L’hebdo montréalais Le Bulletin y va de cette une non signée.

Après avoir triomphé de l’appendicite et supprimé un organe, dont l’utilité pour cause encore inconnue a cessé, les chirurgiens, qui ne doutent de rien, nous promettent pour bientôt, les moyens de refaire de nous des hommes nouveaux, en remplaçant les organes vitaux du corps humains.

Un Américain — s’il vous plaît — le Dr Simon Fletner, nous parle de remplacer l’estomac d’un patient, son cœur ou ses rognons par des nouveaux, avec le calme d’un architecte qui entreprendrait de reconstruire l’intérieur d’un vieil édifice.

Peut-être se demandera-t-on où les chirurgiens de l’avenir se procureront des estomacs, des cœurs et des rognons tout prêts à fonctionner.

Les savants ne se mettent pas en peine pour si peu et nous n’aurons pas à aller chez le pharmacien du coin pour acheter un cœur humain de trois ou six livres, afin d’opérer à domicile un petit rafistolage chez un «canayen» qui aura eu la malchance de briser son principal organe.

Avec la théorie des savants, c’est bien plus simple et un bon cœur de chien ou de veau fera l’affaire.

Qu’est-ce que la greffe des plantes, à côté de cette merveille ? Un simple jeu d’enfant.

Dans quelques années, les chirurgiens seront en état de produire une nouvelle variété d’humains et l’on mettra au rancart les procédés trop lents ou douteux de la vieille nature.

Si un homme qui a une maladie de cœur peut se procurer un bon cœur de veau, ou si un homme qui a une dyspepsie peut emprunter l’estomac de son chien, il est possible d’espérer que l’on atteindra la perfection physique.
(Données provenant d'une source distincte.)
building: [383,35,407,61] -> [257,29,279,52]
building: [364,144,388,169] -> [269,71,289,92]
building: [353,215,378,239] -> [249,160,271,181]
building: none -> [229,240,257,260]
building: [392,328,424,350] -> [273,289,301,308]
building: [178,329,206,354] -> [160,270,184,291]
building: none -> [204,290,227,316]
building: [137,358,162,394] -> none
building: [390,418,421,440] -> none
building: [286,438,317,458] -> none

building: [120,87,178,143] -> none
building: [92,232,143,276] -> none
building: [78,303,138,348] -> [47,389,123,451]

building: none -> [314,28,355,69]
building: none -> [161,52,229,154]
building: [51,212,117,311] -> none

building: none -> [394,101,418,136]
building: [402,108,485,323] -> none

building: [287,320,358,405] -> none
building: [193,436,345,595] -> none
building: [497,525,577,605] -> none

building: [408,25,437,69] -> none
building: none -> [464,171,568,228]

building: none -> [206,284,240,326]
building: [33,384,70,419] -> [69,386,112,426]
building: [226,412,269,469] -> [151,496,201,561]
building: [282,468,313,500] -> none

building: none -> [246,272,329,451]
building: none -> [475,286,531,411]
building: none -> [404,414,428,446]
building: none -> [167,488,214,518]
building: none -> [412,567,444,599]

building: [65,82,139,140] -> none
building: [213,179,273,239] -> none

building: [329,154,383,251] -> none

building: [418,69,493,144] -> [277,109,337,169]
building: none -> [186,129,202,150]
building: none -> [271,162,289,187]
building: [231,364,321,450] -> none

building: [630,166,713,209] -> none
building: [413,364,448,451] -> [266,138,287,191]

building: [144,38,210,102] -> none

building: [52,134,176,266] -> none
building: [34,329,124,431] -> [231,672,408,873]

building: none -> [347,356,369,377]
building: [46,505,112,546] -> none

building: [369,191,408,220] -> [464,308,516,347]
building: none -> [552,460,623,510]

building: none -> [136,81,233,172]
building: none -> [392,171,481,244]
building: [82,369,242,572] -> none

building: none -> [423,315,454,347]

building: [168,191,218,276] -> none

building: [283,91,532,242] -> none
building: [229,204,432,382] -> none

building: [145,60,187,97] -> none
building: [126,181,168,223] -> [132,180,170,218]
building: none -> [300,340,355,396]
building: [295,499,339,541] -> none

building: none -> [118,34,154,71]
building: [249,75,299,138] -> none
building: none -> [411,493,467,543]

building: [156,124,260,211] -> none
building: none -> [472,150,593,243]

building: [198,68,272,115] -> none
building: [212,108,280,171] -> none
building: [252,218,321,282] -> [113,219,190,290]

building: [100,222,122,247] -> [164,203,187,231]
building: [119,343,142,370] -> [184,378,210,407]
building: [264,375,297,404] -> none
Il y a bien un petit danger, c’est que la nature humaine change avec les modifications que l’on fera subir à son anatomie.

Un homme avec un bon cœur de veau dans sa poitrine pourrait bien ne plus boire de bovril [boisson sanglante de bœuf épais et salé dilué dans de l’eau] sans penser à son «pauvre frère» et l’homme à l’estomac de chien pourrait peut-être tromper sa faim avec les mollets de ses semblables.

Mais enfin, ce sont des dissertations hors de propos, puisque la science ne se préoccupe pas de ces détails.

L’essentiel, c’est de suivre le progrès.

 

Le Bulletin (Montréal), 5 janvier 1908.

Le Bovril, j’ai essayé une fois et ce fut suffisant. Comme le Castoria et l’huile de foie de morue, il lui a fallu une publicité tenace pour durer longtemps, facilement 70 ans.